In USA Digital Passports Come to Apple Wallet we covered how storing passports in Apple Wallet turns the iPhone into a single key for identity, payments, access, and movement. TSA checks, hotel rooms, rental cars, and transit can all tie back to one device.
Travel is not just booking. It is identity verification repeated again and again. Apple’s approach made that loop simpler.
Hardware quietly re-entered the travel conversation in 2025.
A Beyond Tech feature on Meta’s Ray-Ban Display glasses and Alibaba’s Quark AI glasses framed smart eyewear as early heads-up travel hardware. Translation, navigation, and capture happen without pulling attention away from the moment.

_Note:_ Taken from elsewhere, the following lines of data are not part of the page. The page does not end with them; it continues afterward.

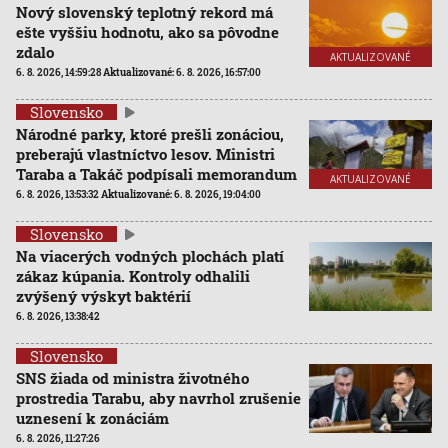
Nový slovenský teplotný rekord má
ešte vyššiu hodnotu, ako sa pôvodne
zdalo
AKTUALIZOVANÉ
6. 8. 2026, 14:59:28
Aktualizované:
6. 8. 2026, 16:57:00
Slovensko
Národné parky, ktoré prešli zonáciou,
preberajú vlastníctvo lesov. Ministri
Taraba a Takáč podpísali memorandum
AKTUALIZOVANÉ
6. 8. 2026, 13:53:32
Aktualizované:
6. 8. 2026, 19:04:00
Slovensko
Na viacerých vodných plochách platí
zákaz kúpania. Kontroly odhalili
zvýšený výskyt baktérií
6. 8. 2026, 13:38:42
Slovensko
SNS žiada od ministra životného
prostredia Tarabu, aby navrhol zrušenie
uznesení k zonáciám
6. 8. 2026, 11:27:26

Several Beyond Tech features focused on AI planners that reduce decision fatigue.
In April, Is Manus AI the DeepSeek Moment for AI Agents? covered how Manus AI gained attention by independently executing complex tasks like planning a full 7-day Japan trip with flights, hotels, attractions, and weather in one go.
Another feature positioned Airial as “planning a trip as easy as texting a friend,” turning short prompts into complete itineraries with hotels, activities, and previews stitched together.
The shift was not chat interfaces. It was trust. Users let agents decide so they do not have to.
Earlier in the year, The Future of Transport Is in Motion expanded the scope of travel tech beyond flights and hotels. Electric vehicles, autonomous systems, and rethought urban transit were part of the same transformation.
Another Beyond Tech edition examined the Intuit Dome’s Connectopia concept as a preview of how airports, cruise terminals, and resorts could operate once AI-first experience layers become standard.
A late-year Beyond Tech feature on the record-breaking winter travel season zoomed in on luxury travel and bleisure.
Hotels are investing in meeting-grade bandwidth, AI-supported concierge systems, and predictive planning that recommends dining and activities based on preferences and availability. The upgrade is not just space. It is responsiveness.
If AI agents became the brains of travel, messaging became the nervous system.
In November, How WhatsApp Became the World’s New Booking Desk showed how airlines, hotels, and agencies are shifting quotes, documents, changes, and support into WhatsApp threads. The chat becomes a living itinerary.
Another Beyond Tech feature explored how creators are becoming operators.
Travel APIs and AI tooling now allow experts to sell fully bookable trips under their own brands. Distribution spreads beyond large OTAs, and creators move from inspiration to execution.
A summer feature on AI Archaeology Travel examined how AI and VR enable time-based tourism. Pompeii before the eruption. Closed corridors of the Forbidden City. Reconstructed WWI trenches.
As AR becomes more common, these layers will increasingly sit on top of real places.
One of the most structural shifts we covered was the rise of a secondary market for unused travel.
The idea of a “StubHub of travel” tackled the $32B travel-waste problem of expiring tickets and prepaid stays. Flexibility and resale are moving toward the core of travel expectations.
Taken together, the Beyond Tech coverage from 2025 shows a sector that has matured.
AI has moved into the background. Booking flows have collapsed. Messaging has replaced apps in many markets. Identity, payment, and access are converging. Experiences are curated, automated, and repeatable.
Travel did not just become more complicated and a bigger market than ever before this year. It became quieter and more personalized.
And that may be the clearest signal of all for the future of travel and leisure in 2026 and beyond.